The Chief Inspector reports that just over three quarters of primary schools inspected in 2015/16 had good or better standards of teaching. However, this is true in only a minority of secondary schools. Teaching is excellent in only ‘very few’ primary and secondary schools.
The Welsh Government is reforming the development opportunities on offer to teachers. It is working with ‘Pioneer schools’ towards the establishing of a new single professional learning offer by July 2018, in time for the availability of the new curriculum in September 2018. New professional standards are also being developed along with a revamp of initial teacher education (ITE) programmes (following the Furlong Review) with new ‘transformational’ versions to be introduced in September 2019. The Children, Young People and Education Committee is currently undertaking an Inquiry into Teachers’ Professional Learning and Education.
Other key observations
- Performance is more polarised at secondary school level than primary school level. More secondary schools have either Excellent or Unsatisfactory performance and prospects for improvement, whereas primary schools tend to be clustered predominantly around the two middle judgements of Good and Adequate. This is a continuing pattern from previous years.
- There is a growing trend of entering pupils early for exams. Estyn find that it can be beneficial in certain subjects, particularly Mathematics but if applied more broadly to larger cohorts of pupils it can be detrimental. It might help pupils gain C grades and help schools’ Level 2 threshold performance (5 or more GCSEs at grades A*-C) data but Estyn say it has ‘drawbacks’.
- More able learners do not achieve as well as they should. This suggests the system is not doing enough to enable more able and talented pupils to fulfil their potential. The OECD has observed that Wales has a comparatively inclusive system but does not stretch more able and talented pupils as well as it could.
- The proportion of pupils achieving 5 GCSEs at grades A*-C has increased from 51.1% in 2012 to 57.9% in 2015 and 60.3% in 2016, although the proportion achieving 5 GCSEs at grades A*-A has reduced from 17.1% in 2012 to 16.6% in 2015 and 15.9% in 2016. (Note that the Welsh Government began using a slightly different statistical method in 2016, measuring the cohort of pupils in Year 11 rather than those aged 15 at the start of the academic year.)
- The gap between the proportion of pupils eligible for free school meals achieving the Level 2 threshold inclusive (5 GCSEs at grades A*-C including Welsh/English and Maths) and other pupils was 31 percentage points in 2016. This is the narrowest the gap has been in ten years.
- Estyn inspected each regional consortia in 2015/16. The Chief Inspector reports that the consortia do not sufficiently analyse the progress of groups of pupils, including the more able, in enough detail. They are also not doing enough to tackle variability in standards, particularly between secondary schools.
- The long-term problem of poor performance and outcomes within Pupil Referral units continued in 2015/16. Annual reports over a number of years have highlighted this as an area of concern.
What does Estyn actually look at when it inspects schools and other settings?

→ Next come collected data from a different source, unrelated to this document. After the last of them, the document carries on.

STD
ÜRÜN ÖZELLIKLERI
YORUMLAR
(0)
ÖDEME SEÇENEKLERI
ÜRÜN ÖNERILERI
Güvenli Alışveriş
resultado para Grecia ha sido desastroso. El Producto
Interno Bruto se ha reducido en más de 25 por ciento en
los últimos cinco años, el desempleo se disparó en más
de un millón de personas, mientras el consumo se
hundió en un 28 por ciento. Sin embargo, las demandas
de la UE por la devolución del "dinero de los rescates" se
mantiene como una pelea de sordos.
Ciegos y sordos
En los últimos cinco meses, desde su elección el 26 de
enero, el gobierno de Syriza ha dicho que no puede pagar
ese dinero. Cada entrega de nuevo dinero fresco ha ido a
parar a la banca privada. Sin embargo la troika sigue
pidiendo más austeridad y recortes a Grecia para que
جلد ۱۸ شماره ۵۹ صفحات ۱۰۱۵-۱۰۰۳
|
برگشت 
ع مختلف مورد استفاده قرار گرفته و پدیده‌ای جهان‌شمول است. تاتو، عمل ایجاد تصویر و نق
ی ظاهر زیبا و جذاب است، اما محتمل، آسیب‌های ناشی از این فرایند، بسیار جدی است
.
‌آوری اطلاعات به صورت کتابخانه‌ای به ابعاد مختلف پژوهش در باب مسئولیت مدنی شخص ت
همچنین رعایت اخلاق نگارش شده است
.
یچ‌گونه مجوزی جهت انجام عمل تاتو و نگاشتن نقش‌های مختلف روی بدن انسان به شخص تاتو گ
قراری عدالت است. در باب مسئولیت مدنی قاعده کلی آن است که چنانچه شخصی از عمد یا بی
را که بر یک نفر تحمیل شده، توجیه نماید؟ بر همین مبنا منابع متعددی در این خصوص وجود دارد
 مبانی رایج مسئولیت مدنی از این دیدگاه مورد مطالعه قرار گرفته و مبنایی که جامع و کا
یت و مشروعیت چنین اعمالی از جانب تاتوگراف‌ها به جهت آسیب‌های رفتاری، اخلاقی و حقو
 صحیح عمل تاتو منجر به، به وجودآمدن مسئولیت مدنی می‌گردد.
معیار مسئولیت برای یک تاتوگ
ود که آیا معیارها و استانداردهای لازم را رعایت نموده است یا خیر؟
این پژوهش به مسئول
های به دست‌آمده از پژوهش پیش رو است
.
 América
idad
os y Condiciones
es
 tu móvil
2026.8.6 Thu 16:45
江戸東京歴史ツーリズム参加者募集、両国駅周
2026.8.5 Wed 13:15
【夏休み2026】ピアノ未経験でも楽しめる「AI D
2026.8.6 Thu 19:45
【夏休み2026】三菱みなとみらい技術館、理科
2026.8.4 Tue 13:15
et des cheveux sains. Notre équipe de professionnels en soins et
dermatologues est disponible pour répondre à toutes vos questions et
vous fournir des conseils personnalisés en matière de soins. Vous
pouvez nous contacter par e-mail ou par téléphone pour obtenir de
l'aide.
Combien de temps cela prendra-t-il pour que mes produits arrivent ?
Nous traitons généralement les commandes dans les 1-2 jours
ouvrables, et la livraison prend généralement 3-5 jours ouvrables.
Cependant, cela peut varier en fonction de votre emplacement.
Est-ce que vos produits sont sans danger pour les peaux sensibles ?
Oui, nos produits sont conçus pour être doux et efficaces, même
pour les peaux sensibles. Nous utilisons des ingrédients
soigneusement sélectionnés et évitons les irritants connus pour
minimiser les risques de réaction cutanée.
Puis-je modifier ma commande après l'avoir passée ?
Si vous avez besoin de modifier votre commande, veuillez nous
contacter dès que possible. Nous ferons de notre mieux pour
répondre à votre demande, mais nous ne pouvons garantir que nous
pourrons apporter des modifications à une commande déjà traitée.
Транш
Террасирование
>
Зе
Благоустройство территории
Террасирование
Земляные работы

Estyn uses a Common Inspection Framework, which was introduced at the start of the current cycle in September 2010. This framework consists of three key questions on ‘how good’ are outcomes, provision, and leadership and management. Estyn then forms two overall judgements about the current performance and prospects for improvement of each setting according to a four-point scale: Excellent; Good; Adequate; Unsatisfactory.
Estyn publishes data on its inspection outcomes. This provides details of all inspection judgements since the start of the current inspection framework cycle in September 2010. This can be filtered by specific sectors.